In seasons like this, when human limitations suffocate and the ground I’ve gained seems lost, I thank God for the Golden Rule.  Truly.

You’ve heard it, right?

“…Whatever you want others to do for you, do also the same for them…” (Matt. 7:12). 

Of course, for this verse to bring me any comfort whatsoever, I must assume everyone, like me, makes mistakes, needs forgiveness, and craves second, third, and fourth chances.  I must believe they want and need from me what I want and need from them.  Otherwise, what’s the point?

What do I need, exactly?  Many things, but here is this week’s short list.
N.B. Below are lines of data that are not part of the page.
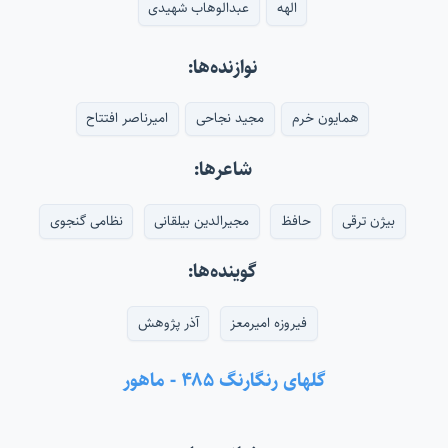
الهه
عبدالوهاب شهیدی
نوازنده‌ها:
همایون خرم
مجید نجاحی
امیرناصر افتتاح
شاعرها:
بیژن ترقی
حافظ
مجیرالدین بیلقانی
نظامی گنجوی
گوینده‌ها:
فیروزه امیرمعز
آذر پژوهش
گلهای رنگارنگ ۴۸۵ - ماهور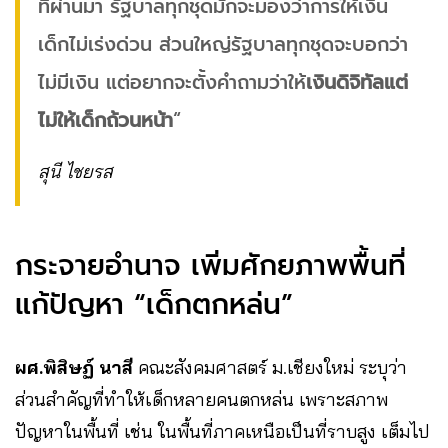
ที่ผ่านมา รัฐบาลทุกชุดมักจะมองว่าการให้เงิน
เด็กไม่เร่งด่วน ส่วนใหญ่รัฐบาลทุกชุดจะบอกว่า
ไม่มีเงิน แต่อยากจะตั้งคำถามว่าให้
เงินดิจิทัลแต่
ไม่ให้เด็กถ้วนหน้า
“
สุนี ไชยรส
กระจายอำนาจ เพิ่มศักยภาพพื้นที่
แก้ปัญหา “เด็กตกหล่น”
ผศ.พิสิษฏ์ นาสี
คณะสังคมศาสตร์ ม.เชียงใหม่ ระบุว่า
ส่วนสำคัญที่ทำให้เด็กหลายคนตกหล่น เพราะสภาพ
ปัญหาในพื้นที่ เช่น ในพื้นที่ภาคเหนือเป็นที่ราบสูง เต็มไป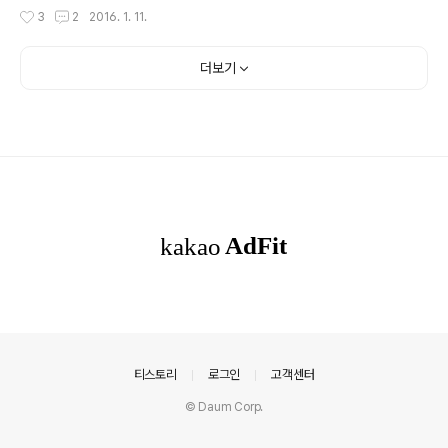
일을 찾아서 하는 삶이 몸에 베인 분들이 많았습니다. 생명
배우고 실습하였습니다. 이틀 동안 워크숍에 참여하면서
작성시간
3
2
2016. 1. 11.
평화결사와 모심과살림연..
새로운 경험과 소통을 많이 하였습니다. 오랫 동안 함께 일
했던 후배 실무자, 같이 활동 했던 회원들와 6X6 식스 게
임을 하면서 그동안 전혀 모르고 있었던 새로운 사실들을
더보기
많이 알게 되었습니다. 청소년기를 어떻게 보냈는지, 인생
에서 중요하게 생각하는 가치가 무엇인지, 그가 가진 노하
우는 무엇인지, 30년 후에 어떤 사회변화를 꿈꾸는지 이야
기를 나누는 시간이 즐겁고 참 유익하였습니다. 더 활발한
소통을 할 수 있는 적절한 도구와 기법을 활용하는 것이 사
람들 사이의 소통을 아주 활발..
의안내
티스토리
로그인
고객센터
© Daum Corp.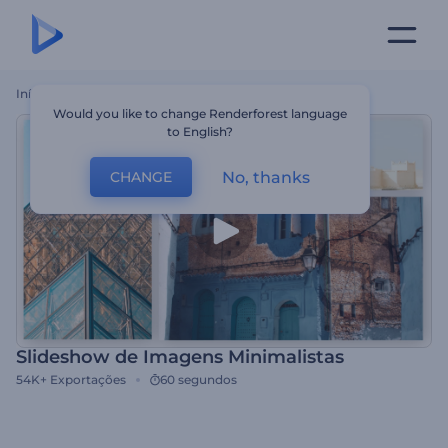
Início
Templates
Slideshow De Imagens Minimalistas
Would you like to change Renderforest language
to English?
No, thanks
CHANGE
Slideshow de Imagens Minimalistas
54K+
Exportações
60 segundos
I need you to overlook raw presentation. It’s been an irregular, emotional time, and I haven’t had the presence of mind to plan my words and actions like I usually do.

I need you to assume best intentions. I haven’t had the time and energy to finish every conversation, respond to every question, or offer my thanks to those who so richly deserve it.

I need you not to fill in gaps. If you really need to know to move forward—sometimes we do—please ask me what I meant, what that look was for, and why I said or did what I said or did.  I may not even be aware that something passed between us or that it affected you.

I need your patience as I reboot parts of my brain that have lain dormant for a while and figure out how to function in this new normal.

I need you to forgive my absence and take up my slack in spots.

In a nutshell, I need you to love me. It’s a vulnerable place to be, for sure, but I’ve discovered the upside to living here in this state of humble need: an increased proclivity to love in return.

Don’t have the strength? Let me help you.

Don’t have the patience? Hang tight with me.

Don’t have the wisdom? I know the One who does. Let’s seek Him together.

I’m here for you.  I mean it, and I’m not sure I always have.

Truth?  I’m a much better person when I’m sucking grace by the gallon from the collective pool than when I’m floating effectively above it all, so I thank God today for this trial and give Him all the glory for any good that comes from it.

Things will get better.  They always do, even if my circumstances don’t really change, even if they get worse.  Sooner or later, I’ll figure out what God’s trying to teach me, and if I respond correctly by letting Him carve away excess and add what I lack, I’ll come away stronger, wiser, more Christ-like.  A sharper tool in the Father’s hand, I’ll be ready to move forward, and when I do, I’ll take this short list with me so I don’t forget what I needed from you in this moment, what you will, no doubt, need from me one day.